Myanmar's ruling junta said in a statement to Reuters that the country was not a member of the court and that it does not recognise its statements.

A million Rohingya fled, most to neighbouring Bangladesh, to escape a Myanmar military offensive launched in August 2017, a campaign that UN investigators have described as a textbook example of ethnic cleansing.

Soldiers, police, and Buddhist residents are alleged by UN investigators to have razed hundreds of villages in Myanmar's remote western Rakhine state, torturing residents as they fled, carrying out mass-killings and gang-rapes.

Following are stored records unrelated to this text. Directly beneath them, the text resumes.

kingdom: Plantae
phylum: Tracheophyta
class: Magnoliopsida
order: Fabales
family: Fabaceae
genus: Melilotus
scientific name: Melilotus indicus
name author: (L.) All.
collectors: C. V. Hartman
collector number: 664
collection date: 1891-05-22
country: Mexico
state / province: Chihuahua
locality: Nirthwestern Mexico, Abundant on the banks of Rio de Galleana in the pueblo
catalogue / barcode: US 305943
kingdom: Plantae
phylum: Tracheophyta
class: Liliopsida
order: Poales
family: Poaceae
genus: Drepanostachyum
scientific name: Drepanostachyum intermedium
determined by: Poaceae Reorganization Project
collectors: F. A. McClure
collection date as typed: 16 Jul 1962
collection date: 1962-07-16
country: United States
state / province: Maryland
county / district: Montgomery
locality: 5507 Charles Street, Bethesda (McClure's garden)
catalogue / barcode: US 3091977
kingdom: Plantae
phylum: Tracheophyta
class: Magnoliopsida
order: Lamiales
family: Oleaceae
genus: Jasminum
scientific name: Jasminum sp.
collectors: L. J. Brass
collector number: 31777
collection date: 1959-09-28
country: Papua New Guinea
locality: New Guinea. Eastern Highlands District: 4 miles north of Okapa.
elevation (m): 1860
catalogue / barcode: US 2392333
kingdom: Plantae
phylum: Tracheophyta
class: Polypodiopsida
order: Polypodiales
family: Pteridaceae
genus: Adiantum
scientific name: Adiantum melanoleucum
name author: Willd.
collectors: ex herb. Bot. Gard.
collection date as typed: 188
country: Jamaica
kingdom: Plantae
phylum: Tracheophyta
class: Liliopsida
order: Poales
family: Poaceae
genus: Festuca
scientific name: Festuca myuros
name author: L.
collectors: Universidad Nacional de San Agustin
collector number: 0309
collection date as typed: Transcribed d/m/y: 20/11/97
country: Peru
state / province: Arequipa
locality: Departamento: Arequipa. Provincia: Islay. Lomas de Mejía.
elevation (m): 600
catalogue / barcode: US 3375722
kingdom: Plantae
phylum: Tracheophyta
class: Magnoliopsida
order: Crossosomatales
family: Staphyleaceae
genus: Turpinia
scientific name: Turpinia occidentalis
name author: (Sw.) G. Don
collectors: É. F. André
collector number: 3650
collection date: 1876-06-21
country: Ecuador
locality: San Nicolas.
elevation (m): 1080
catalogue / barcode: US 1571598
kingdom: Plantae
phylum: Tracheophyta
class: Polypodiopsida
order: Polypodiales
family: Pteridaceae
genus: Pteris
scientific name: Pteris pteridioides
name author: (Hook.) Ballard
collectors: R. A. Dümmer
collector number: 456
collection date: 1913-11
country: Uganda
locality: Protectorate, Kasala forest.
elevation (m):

Myanmar has denied the allegations, saying security forces were carrying out legitimate operations against militants who attacked police posts.

Most refugees now live in squalor in camps in Bangladesh.

Seeking a warrant for "the person who holds the highest military position in Myanmar sends a strong message to perpetrators that no one stands above the law," said Nicholas Koumjian, head of the UN Independent Investigative Mechanism for Myanmar, which assisted the ICC investigation.

A panel of three judges will now decide if they agree there are "reasonable grounds" to believe Min Aung Hlaing bears criminal responsibility for the deportation and persecution of Rohingya in Myanmar and Bangladesh.

There is no set time frame for their decision but it generally takes around three months to rule on a warrant.

The ICC prosecutor's move comes as his office faces intense political backlash from Washington, among others, over its arrest warrant for Israeli Prime Minister Benjamin Netanyahu and his former defence chief Yoav Gallant.

The prosecutor's office said it was seeking the warrant after extensive, independent and impartial investigations. More applications for arrest warrants relating to Myanmar will follow, it added.

Myanmar is not a member of the treaty-based ICC, but in 2018 and 2019 rulings judges said the court had jurisdiction over alleged cross-border crimes that partially took place in neighbouring ICC member Bangladesh, and said prosecutors could open a formal investigation.

"This is the first application for an arrest warrant against a high-level Myanmar government official that my Office is filing. More will follow," the ICC prosecutor's statement said.